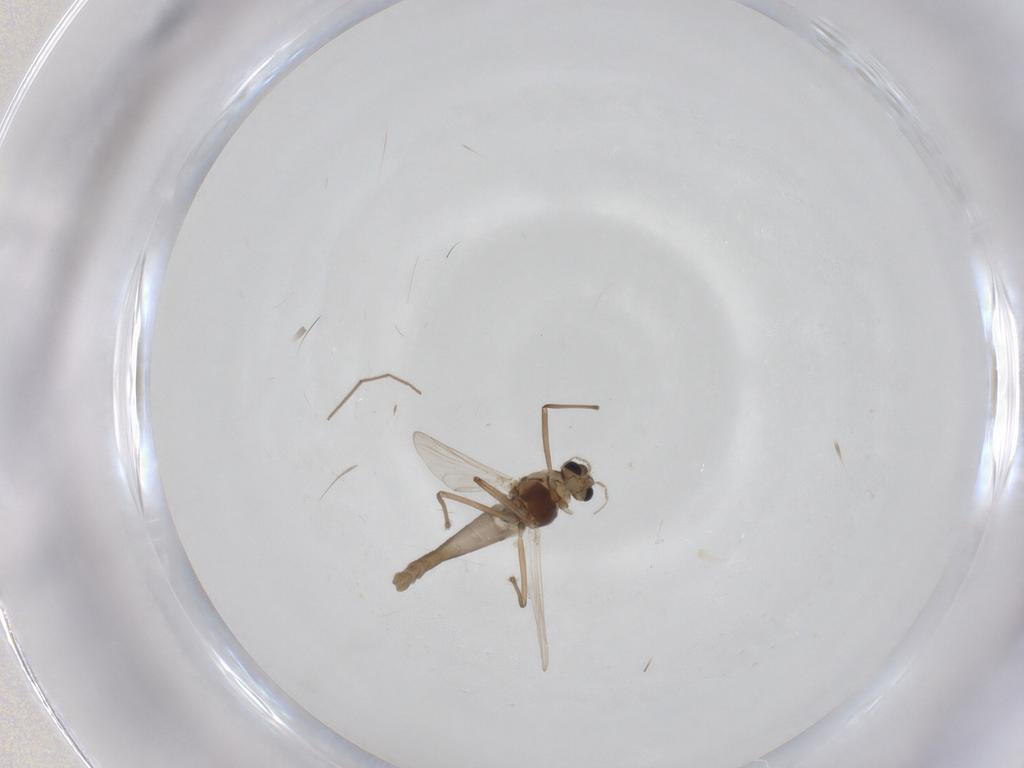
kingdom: Animalia
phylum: Arthropoda
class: Insecta
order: Diptera
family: Chironomidae
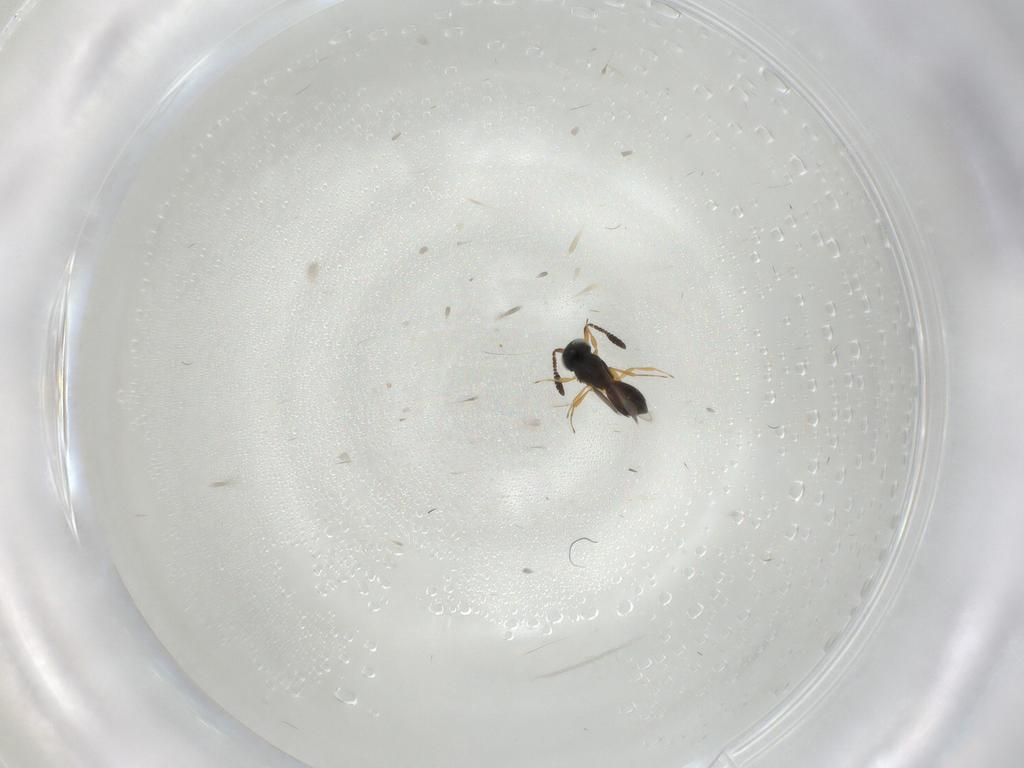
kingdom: Animalia
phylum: Arthropoda
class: Insecta
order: Hymenoptera
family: Scelionidae
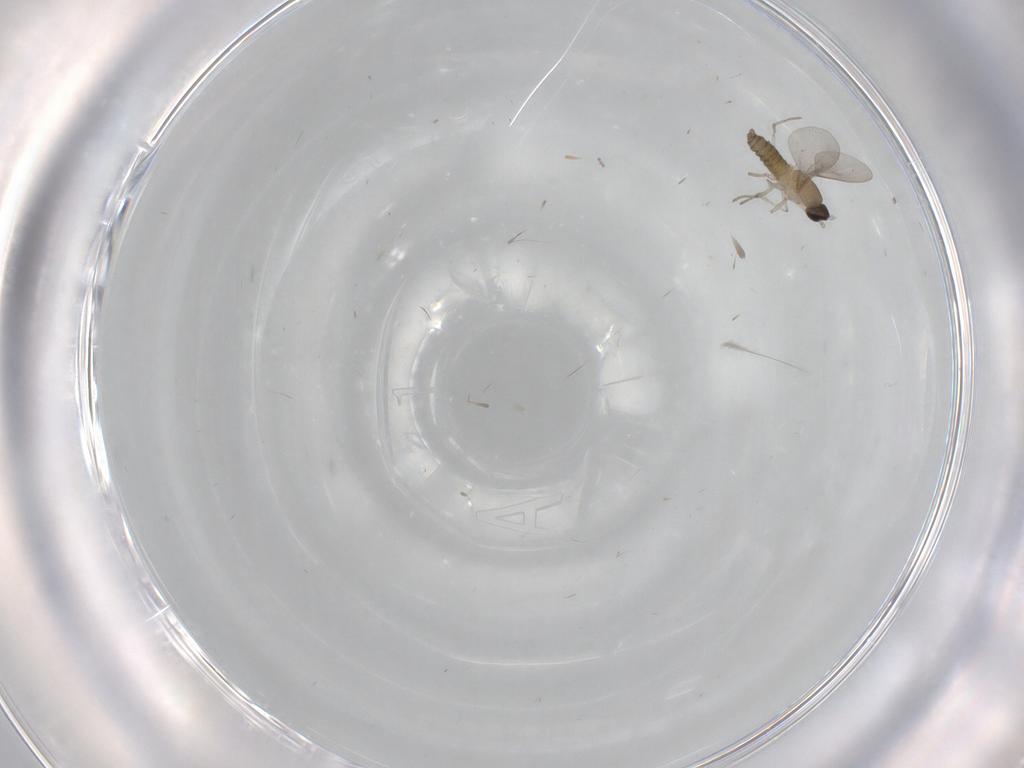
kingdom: Animalia
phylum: Arthropoda
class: Insecta
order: Diptera
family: Cecidomyiidae
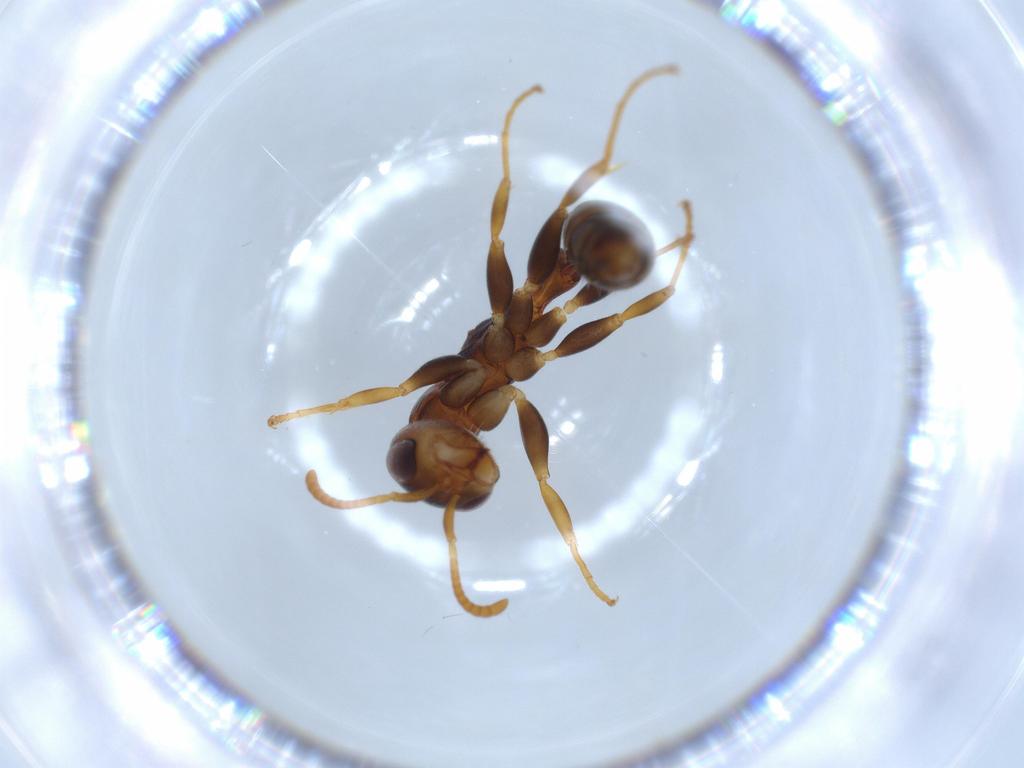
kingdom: Animalia
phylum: Arthropoda
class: Insecta
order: Hymenoptera
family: Formicidae
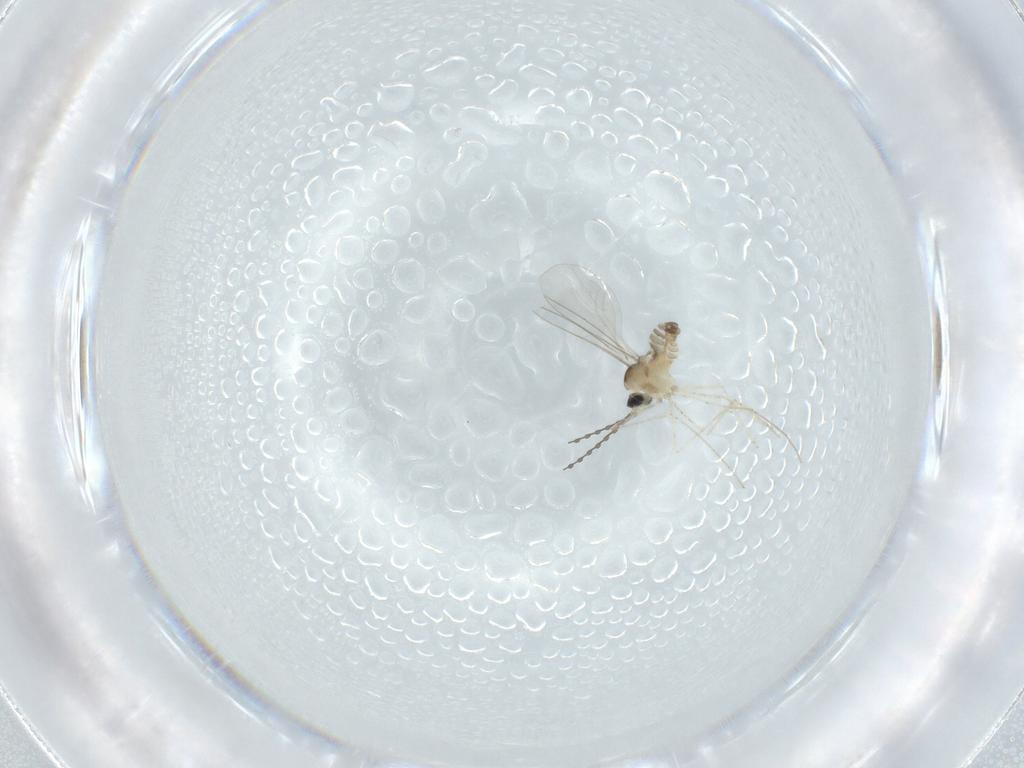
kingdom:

====

__Exercise details__: Could you write the listing out again with "family" swapped for "taxonomic family" everywhere, keeping every other line unchanged and leaving out the pictures?

__Solution to this exercise__:
kingdom: Animalia
phylum: Arthropoda
class: Insecta
order: Diptera
taxonomic family: Chironomidae
kingdom: Animalia
phylum: Arthropoda
class: Insecta
order: Hymenoptera
taxonomic family: Scelionidae
kingdom: Animalia
phylum: Arthropoda
class: Insecta
order: Diptera
taxonomic family: Cecidomyiidae
kingdom: Animalia
phylum: Arthropoda
class: Insecta
order: Hymenoptera
taxonomic family: Formicidae
kingdom:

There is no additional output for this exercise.